In fact, while the EC had in response to an RTI query stated on May 29 that 10,05,662 ballot units (BU) and 9,28,049 control units (CU) were manufactured by BEL under Ministry of Defence and 10,14,644 BUs and 9,34,031 CUs were manufactured by ECIL under the Department of Atomic Energy, the petitioner has stated that this figure does not tally with the information provided by ECIL.

He said the ECIL has responded saying that it had manufactured 13,70,391 BUs and 11,31,399 CUs. So, in fact, it had manufactured 1,97,368 more units of CUs and 3,55,747 more units of BUs than those disclosed by the EC.

‘What is happening with the extra machines?’

What is worrisome, the petitioner said, is that the EC does not have certain and clear data on disposal of EVMs and so no one knows for sure if they are being misused. “They had only replied that they had only disposed off EVMs of 1989-90 batch in 2013 and a sum of Rs 35 lakh was spent on that exercise. But they did not provide any proof of this or submitted any supporting data. Also they have not provided any details of their e-waste disposal. The RTI responses have also established the number of EVMs exported to Nepal, Bhutan and Namibia runs into a few thousand only. So clearly the question is what is happening with the extra machines?”

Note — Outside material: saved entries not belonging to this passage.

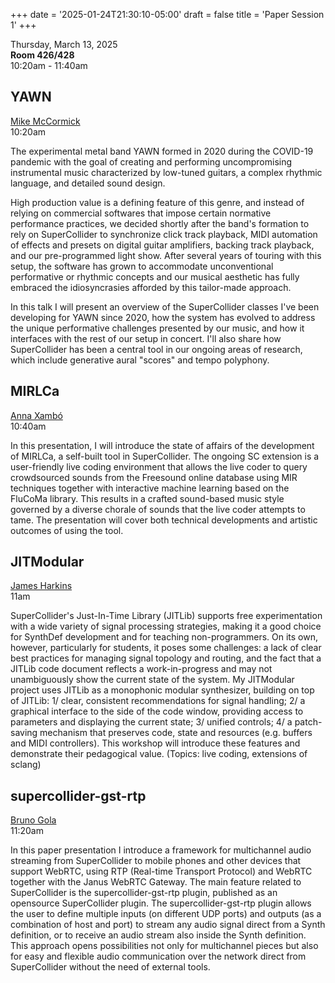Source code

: 
+++
date = '2025-01-24T21:30:10-05:00'
draft = false
title = 'Paper Session 1'
+++

Thursday, March 13, 2025  
**Room 426/428**  
10:20am - 11:40am  

## YAWN

[Mike McCormick](/bios/#mike-mccormick)  
10:20am

The experimental metal band YAWN formed in 2020 during the COVID-19 pandemic with the goal of creating and performing uncompromising instrumental music characterized by low-tuned guitars, a complex rhythmic language, and detailed sound design.

High production value is a defining feature of this genre, and instead of relying on commercial softwares that impose certain normative performance practices, we decided shortly after the band's formation to rely on SuperCollider to synchronize click track playback, MIDI automation of effects and presets on digital guitar amplifiers, backing track playback, and our pre-programmed light show. After several years of touring with this setup, the software has grown to accommodate unconventional performative or rhythmic concepts and our musical aesthetic has fully embraced the idiosyncrasies afforded by this tailor-made approach.

In this talk I will present an overview of the SuperCollider classes I've been developing for YAWN since 2020, how the system has evolved to address the unique performative challenges presented by our music, and how it interfaces with the rest of our setup in concert. I'll also share how SuperCollider has been a central tool in our ongoing areas of research, which include generative aural "scores" and tempo polyphony.

## MIRLCa

[Anna Xambó](/bios/#anna-xambó)  
10:40am

In this presentation, I will introduce the state of affairs of the development of MIRLCa, a self-built tool in SuperCollider. The ongoing SC extension is a user-friendly live coding environment that allows the live coder to query crowdsourced sounds from the Freesound online database using MIR techniques together with interactive machine learning based on the FluCoMa library. This results in a crafted sound-based music style governed by a diverse chorale of sounds that the live coder attempts to tame. The presentation will cover both technical developments and artistic outcomes of using the tool.

## JITModular

[James Harkins](/bios/#james-harkins)  
11am

SuperCollider's Just-In-Time Library (JITLib) supports free experimentation with a wide variety of signal processing strategies, making it a good choice for SynthDef development and for teaching non-programmers. On its own, however, particularly for students, it poses some challenges: a lack of clear best practices for managing signal topology and routing, and the fact that a JITLib code document reflects a work-in-progress and may not unambiguously show the current state of the system. My JITModular project uses JITLib as a monophonic modular synthesizer, building on top of JITLib: 1/ clear, consistent recommendations for signal handling; 2/ a graphical interface to the side of the code window, providing access to parameters and displaying the current state; 3/ unified controls; 4/ a patch-saving mechanism that preserves code, state and resources (e.g. buffers and MIDI controllers). This workshop will introduce these features and demonstrate their pedagogical value. (Topics: live coding, extensions of sclang)

## supercollider-gst-rtp

[Bruno Gola](/bios/#bruno-gola)  
11:20am

In this paper presentation I introduce a framework for multichannel audio streaming from SuperCollider to mobile phones and other devices that support WebRTC, using RTP (Real-time Transport Protocol) and WebRTC together with the Janus WebRTC Gateway. The main feature related to SuperCollider is the supercollider-gst-rtp plugin, published as an opensource SuperCollider plugin. The supercollider-gst-rtp plugin allows the user to define multiple inputs (on different UDP ports) and outputs (as a combination of host and port) to stream any audio signal direct from a Synth definition, or to receive an audio stream also inside the Synth definition. This approach opens possibilities not only for multichannel pieces but also for easy and flexible audio communication over the network direct from SuperCollider without the need of external tools.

EVMs stolen, robbed in only states under BJP rule

The RTI response from the EC has also established that in the past few years, EVMs have been stolen or robbed only in the states that are under BJP rule now – namely Gujarat, Madhya Pradesh, Chhattisgarh and Assam.

The petition had charged that surprisingly, in all 70 cases in which EVMs were stolen or looted, the accused were let off scot free while the authorities had claimed their conviction. Based on the response received from the EC to its query filed on April 10, it had further stated that no fixed procedure or protocol was adopted in cases of loot, theft or loss of EVMs.

Moreover, it had observed that “all court cases, where EVMs were looted/stolen, were put to trial as per normal theft/loot cases” and “not as special category cases”.

To top it, the petition had pointed that that “till date no one is convicted in any EVM theft/loot case as per records furnished by the Election Commission of India”.

In view of the urgency of the matter, the petitioner has sought day-to-day hearing in the matter, which is due to next come up for hearing on December 27.